Friday, August 22, 2008

Boise, Idaho and Blackberry Pie

Part 2

Boise, the City of Trees.

Boise was, well Boise. We stopped in another town outside of Boise to visit with a wonderful friend of Ryan's - she lives in a rather conservative neigbourhood:

Her neighbours stole her Obama sign 7 times from her lawn and once from off of her roof.

Another time, she was on her roof, fixing her satellite dish, listening to Rossini when she over heard her neighbour saying to his wife:

"There she goes with that Jew music again."

Which is something that could only be said by someone so astoundingly ignorant that you just have to laugh. Or cry. What the hell is the world coming to?

The local police told her (she is friendly with them) to tell people she was Catholic (she is not in a position to start any "Let's educate the natives" campaigns for personal reasons), so she leaves a Christmas tree up year round (this irritates the Mormons) and hangs a cross by her front door.

She really, really hates it there but cannot leave for reasons beyond her control.

She lost a grand daughter and had a neighbour come over repeatedly and evangelise at her. At first she attempted to be polite but when she was getting ready to leave for the funeral, the woman appeared again, arms outstretched, eyes closed, saying,

"She is with God now. Oh I can't wait for the day that I am with the Lord!"

Ryan's friend: "Come over here, I'll help you get there."

ANYWAY.

Visiting Boise is much better than that place. It was really, really hot though.

Jan rented a small SUV and took us around the place. In the afternoon, I went with her over to her neighbours house.

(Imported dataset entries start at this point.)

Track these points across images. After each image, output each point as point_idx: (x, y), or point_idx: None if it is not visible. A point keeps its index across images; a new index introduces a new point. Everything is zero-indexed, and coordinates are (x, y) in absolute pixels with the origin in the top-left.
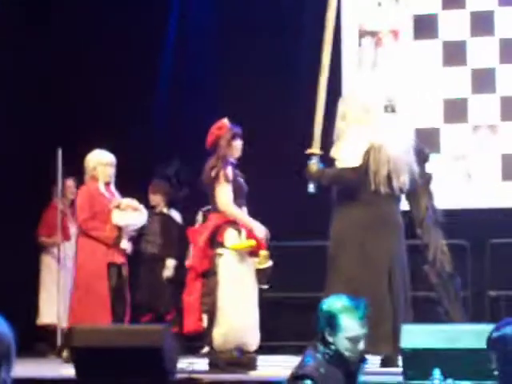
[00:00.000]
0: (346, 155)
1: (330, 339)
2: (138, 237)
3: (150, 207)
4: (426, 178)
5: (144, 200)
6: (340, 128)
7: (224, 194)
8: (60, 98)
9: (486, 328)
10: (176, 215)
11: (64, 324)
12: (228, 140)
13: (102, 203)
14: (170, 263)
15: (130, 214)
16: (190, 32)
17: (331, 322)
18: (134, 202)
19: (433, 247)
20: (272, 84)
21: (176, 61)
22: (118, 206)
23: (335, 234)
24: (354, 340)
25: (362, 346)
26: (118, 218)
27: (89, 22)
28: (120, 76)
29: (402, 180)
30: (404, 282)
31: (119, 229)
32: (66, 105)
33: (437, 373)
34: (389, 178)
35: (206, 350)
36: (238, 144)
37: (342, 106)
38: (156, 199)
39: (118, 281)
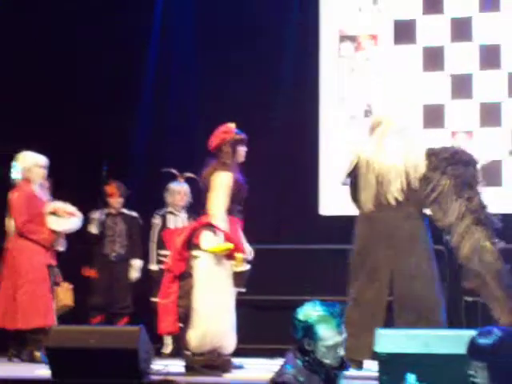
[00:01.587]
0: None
1: (309, 348)
2: (99, 239)
3: (105, 207)
4: (460, 180)
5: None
6: None
7: (217, 200)
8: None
9: (461, 333)
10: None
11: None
12: (233, 145)
13: (38, 206)
14: (136, 264)
15: (66, 220)
16: (174, 35)
17: (308, 332)
18: (69, 207)
19: (466, 248)
20: (256, 87)
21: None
22: (53, 212)
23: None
24: (332, 348)
25: (341, 352)
26: (54, 224)
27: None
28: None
29: (393, 192)
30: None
31: (55, 232)
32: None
33: (411, 378)
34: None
35: (168, 350)
36: (242, 150)
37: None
38: (120, 201)
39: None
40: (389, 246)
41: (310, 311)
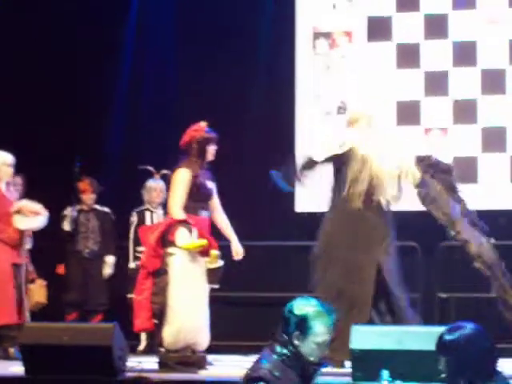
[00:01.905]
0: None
1: (297, 342)
2: (72, 235)
3: (77, 203)
4: (447, 185)
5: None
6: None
7: (173, 197)
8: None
9: (434, 330)
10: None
11: None
12: (201, 143)
13: (5, 205)
14: (110, 260)
15: (32, 219)
16: (149, 33)
17: (302, 325)
18: (35, 206)
19: (474, 244)
20: (231, 84)
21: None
22: (18, 211)
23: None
24: (321, 345)
25: (326, 351)
26: (20, 223)
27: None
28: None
29: (388, 195)
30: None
31: (22, 231)
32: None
33: (385, 374)
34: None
35: (142, 347)
36: (211, 149)
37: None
38: (93, 197)
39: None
40: (372, 244)
41: (307, 306)
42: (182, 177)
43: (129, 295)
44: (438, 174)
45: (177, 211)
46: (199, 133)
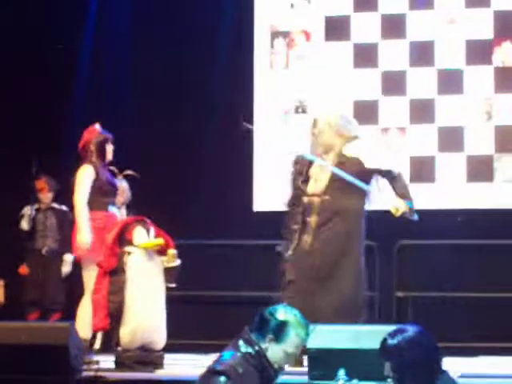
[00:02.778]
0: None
1: (267, 345)
2: (30, 234)
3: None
4: None
5: None
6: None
7: (81, 186)
8: None
9: (391, 329)
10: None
11: None
12: (97, 144)
13: None
14: (69, 258)
15: None
16: (107, 34)
17: (280, 330)
18: None
19: None
20: (190, 82)
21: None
22: None
23: None
24: (289, 355)
25: (291, 363)
26: None
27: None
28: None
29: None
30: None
31: None
32: None
33: (341, 373)
34: None
35: (97, 346)
36: (108, 148)
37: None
38: (50, 196)
39: None
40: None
41: (289, 313)
42: (82, 173)
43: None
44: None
45: (79, 208)
46: (94, 134)
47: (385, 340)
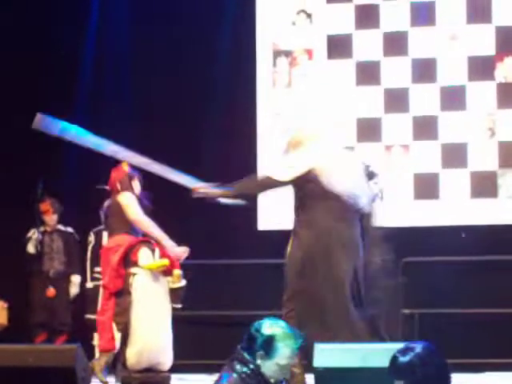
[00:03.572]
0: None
1: (259, 361)
2: (38, 256)
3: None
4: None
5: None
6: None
7: (132, 206)
8: None
9: (398, 347)
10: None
11: None
12: (124, 183)
13: None
14: (76, 280)
15: None
16: (107, 49)
17: (268, 345)
18: None
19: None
20: (192, 100)
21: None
22: None
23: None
24: (283, 367)
25: (288, 375)
26: None
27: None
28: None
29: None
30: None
31: None
32: None
33: None
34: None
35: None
36: (135, 184)
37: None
38: (55, 218)
39: None
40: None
41: (275, 326)
42: (129, 197)
43: (87, 315)
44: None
45: (145, 221)
46: (120, 173)
47: (395, 358)
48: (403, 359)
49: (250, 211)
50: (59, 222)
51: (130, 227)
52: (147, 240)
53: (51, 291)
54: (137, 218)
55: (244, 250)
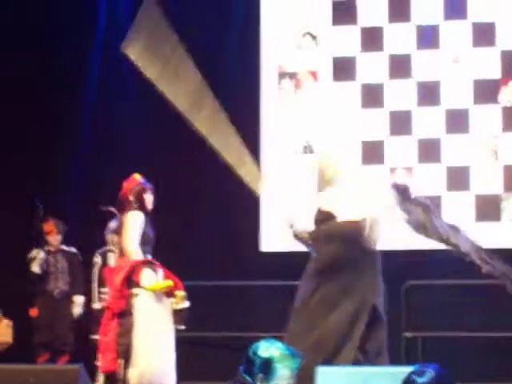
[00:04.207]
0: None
1: (259, 377)
2: (42, 276)
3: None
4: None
5: None
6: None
7: (130, 231)
8: None
9: (400, 370)
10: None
11: None
12: (138, 194)
13: None
14: (79, 300)
15: None
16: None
17: (267, 368)
18: None
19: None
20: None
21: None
22: None
23: None
24: None
25: None
26: None
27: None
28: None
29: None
30: None
31: None
32: None
33: None
34: None
35: None
36: (148, 198)
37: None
38: (59, 238)
39: None
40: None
41: (272, 348)
42: (138, 219)
43: (92, 336)
44: (415, 201)
45: (135, 250)
46: (133, 184)
47: (413, 380)
48: (422, 380)
49: (252, 232)
50: (62, 242)
51: (142, 250)
52: (150, 261)
53: (34, 311)
54: (128, 248)
55: (246, 272)
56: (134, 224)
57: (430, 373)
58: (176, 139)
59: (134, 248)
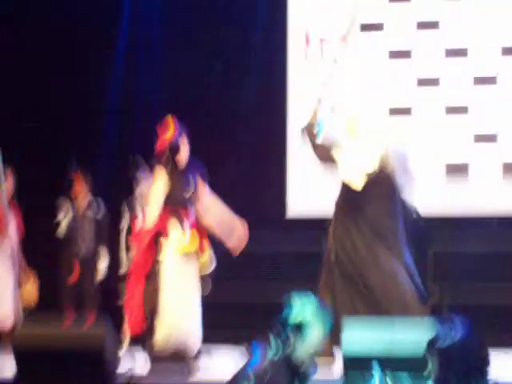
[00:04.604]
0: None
1: (291, 347)
2: (68, 239)
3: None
4: None
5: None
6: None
7: (153, 188)
8: None
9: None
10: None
11: None
12: (174, 149)
13: None
14: (104, 263)
15: None
16: (140, 36)
17: (299, 331)
18: None
19: None
20: (223, 91)
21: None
22: None
23: None
24: (316, 349)
25: (320, 354)
26: None
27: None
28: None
29: None
30: None
31: None
32: None
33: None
34: None
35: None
36: (181, 155)
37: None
38: (85, 202)
39: None
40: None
41: (304, 313)
42: (159, 188)
43: (119, 302)
44: None
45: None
46: (168, 141)
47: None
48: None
49: (279, 199)
50: (90, 204)
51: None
52: (177, 211)
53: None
54: (147, 198)
55: (272, 238)
56: (156, 181)
57: (452, 330)
58: (200, 111)
59: (151, 204)
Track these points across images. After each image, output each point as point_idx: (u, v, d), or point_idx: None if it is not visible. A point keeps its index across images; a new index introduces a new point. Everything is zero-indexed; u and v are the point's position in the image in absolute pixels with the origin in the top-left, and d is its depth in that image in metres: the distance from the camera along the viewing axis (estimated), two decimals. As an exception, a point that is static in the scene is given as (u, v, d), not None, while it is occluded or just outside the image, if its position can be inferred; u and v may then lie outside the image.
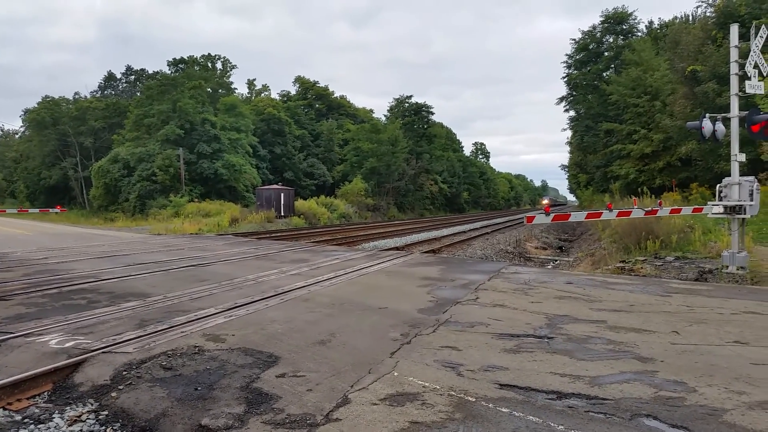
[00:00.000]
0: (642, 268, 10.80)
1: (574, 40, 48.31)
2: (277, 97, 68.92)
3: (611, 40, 46.87)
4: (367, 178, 53.41)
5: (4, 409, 3.72)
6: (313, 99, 72.67)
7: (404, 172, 59.48)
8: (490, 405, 3.46)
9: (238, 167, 43.44)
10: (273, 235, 23.11)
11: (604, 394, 3.67)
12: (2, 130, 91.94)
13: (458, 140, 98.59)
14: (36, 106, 62.01)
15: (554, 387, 3.80)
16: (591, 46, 47.28)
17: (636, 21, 46.18)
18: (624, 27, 46.13)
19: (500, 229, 31.75)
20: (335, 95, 75.37)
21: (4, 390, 3.83)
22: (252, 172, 45.83)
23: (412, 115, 67.49)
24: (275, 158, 54.59)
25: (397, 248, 18.33)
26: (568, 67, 49.44)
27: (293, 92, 73.00)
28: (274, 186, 37.25)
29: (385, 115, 72.49)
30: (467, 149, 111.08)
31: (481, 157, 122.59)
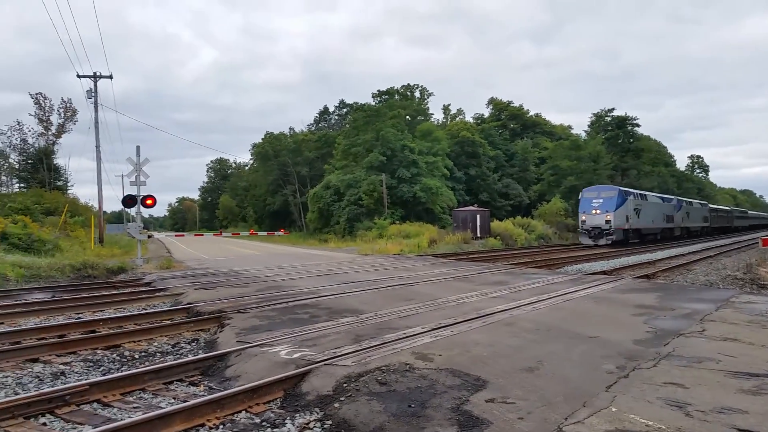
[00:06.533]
0: None
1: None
2: (471, 120, 69.75)
3: None
4: (566, 197, 50.87)
5: (247, 411, 4.27)
6: (507, 119, 72.01)
7: (608, 190, 55.38)
8: (733, 457, 3.04)
9: (434, 190, 44.83)
10: (470, 256, 23.25)
11: None
12: (235, 163, 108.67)
13: (669, 153, 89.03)
14: (261, 140, 71.78)
15: (817, 444, 3.20)
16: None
17: None
18: None
19: (725, 252, 27.70)
20: (530, 114, 73.81)
21: (246, 394, 4.41)
22: (448, 194, 46.87)
23: (614, 129, 62.83)
24: (470, 180, 55.13)
25: (604, 272, 17.08)
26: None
27: (486, 114, 73.28)
28: (470, 207, 37.51)
29: (585, 131, 68.67)
30: (680, 163, 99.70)
31: (698, 171, 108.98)
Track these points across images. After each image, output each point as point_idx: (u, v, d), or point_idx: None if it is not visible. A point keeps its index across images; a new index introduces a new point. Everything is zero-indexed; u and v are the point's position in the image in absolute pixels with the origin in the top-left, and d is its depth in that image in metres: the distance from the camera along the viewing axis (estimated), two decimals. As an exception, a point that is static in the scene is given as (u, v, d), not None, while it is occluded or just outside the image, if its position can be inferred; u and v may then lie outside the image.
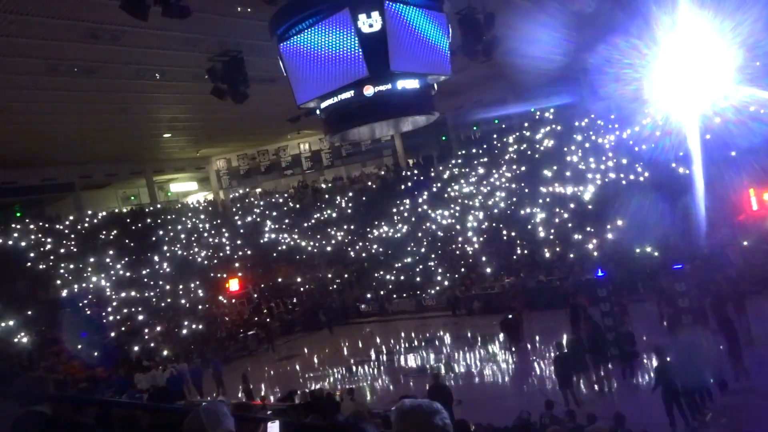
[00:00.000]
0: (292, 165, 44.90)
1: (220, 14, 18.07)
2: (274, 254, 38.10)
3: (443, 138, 43.53)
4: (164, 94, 24.81)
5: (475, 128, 43.52)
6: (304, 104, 11.69)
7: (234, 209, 43.46)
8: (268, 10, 15.17)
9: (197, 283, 32.44)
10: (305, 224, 39.96)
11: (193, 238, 37.02)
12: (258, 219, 41.32)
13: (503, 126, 40.67)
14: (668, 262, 17.99)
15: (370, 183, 43.25)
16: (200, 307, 31.22)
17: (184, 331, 28.41)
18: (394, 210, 37.88)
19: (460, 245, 32.28)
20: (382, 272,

Jeanette lives across the street from Jan and has the most amazing garden. The front has pots of wild strawberries that melt across your tongue, just about as sweet as you can handle. The front of the house has a trellis with a grape vine growing across and the grapes were just about green, underneath of which were squash plants with squash sat like hens eggs waiting to be discovered. If you walked around the back of the house, into the rectangular back garden, the fence to your left also supported more grape vines - this one of a different variety than the one in the front- and the other side of the garden had a vegetable patch with different varieties of tomato, cucumber closest to the house. A little further towards the end, about halfway down, was a blueberry bush. Closest to the house was a wild tangle of different herbs, particularly lemon balm not to mention mint and different sorts of sage.

Down the middle of the yard was another trellis and then a patch of hoed and turned soil, where the asparagus was growing. The trellis held a huge blackberry bush and it was this that we had come to the garden for. Huge blackberries the same length as the width of my palm grew in fat bunches, looking as though the were ready to burst. You had to be careful picking them because they were so tender and ripe that some of the drupelets would break and stain your hand, although my finger tips were stained wine red soon anyway.

So in this magical garden lives Jeanette, who tends it as best she can. She weighs 496 lbs. She knows it to this accuracy because she has herself weighed at the recycling center before she goes to the doctor. When I first saw her, she was sitting on a stool by her back door amongst the herbs, leaning on her walker. Most of her body was shrouded in a faded, shapless, black cotton dress. It was a short sleeve dress, so you could see her thick upper arms, laden with fat that slowly diminished into tiny, delicate hands which matched her little snub nose that seemed out of place on her round, fat swathed head. Her head was shaved bald and what grey stubble she had was sparse anyway. She had a delicate pinkness to her skin that I've only seen on fat people and it was damp with the moisture of the Boise humidity.

The way she tends her garden is to sit on her stool and give orders as to how she wants things. She hires a boy to come and do as she says and I think Jan does a fair bit for her: when we arrived our payment for picking her blackberries was to move her sprinklers around the asparagus. She wasn't very clear in her directions and rather than telling us she wanted 3 sprinklers amongst the asparagus, she simply started giving confusing step by step instructions, so it took us 20 minutes instead of 5.

She was quite frank about her situation, mentioned the palett that she had her chair on in the living room, the boyfriend who shot her in the stomach which was the catalyst for her current condition, and her various ailments. At one point, Jan disappeared into the house to get another container for the abundance of blackberries - our little colander was not even half big enough to contain them, Jeanette looked at me very earnestly and said,

"It's a shithole in there. Really. A real shithole."

Jan reappeared, we gathered more blackberries and she and I discussed the pie I planned to ask Ryan to make when we went back to Jan's.

The pie was delicious.


Ludicrously tragic? Or just tragically ludicrous.


The Capitol


This was in that town outside of Boise. I realise it's hard to see so I'll describe it to you: beat up junker truck with a sticker illustrating "Calvin" of "Calvin and Hobbes" praying to a cross. He also had a bumper sticker that read "Real Men Love Jesus." I'm making a frowny face right now.


"Isn't it enough to see that a garden is beautiful without having to believe that there are fairies at the bottom of it too?"


And finally, my hero, Maggie the Moocher.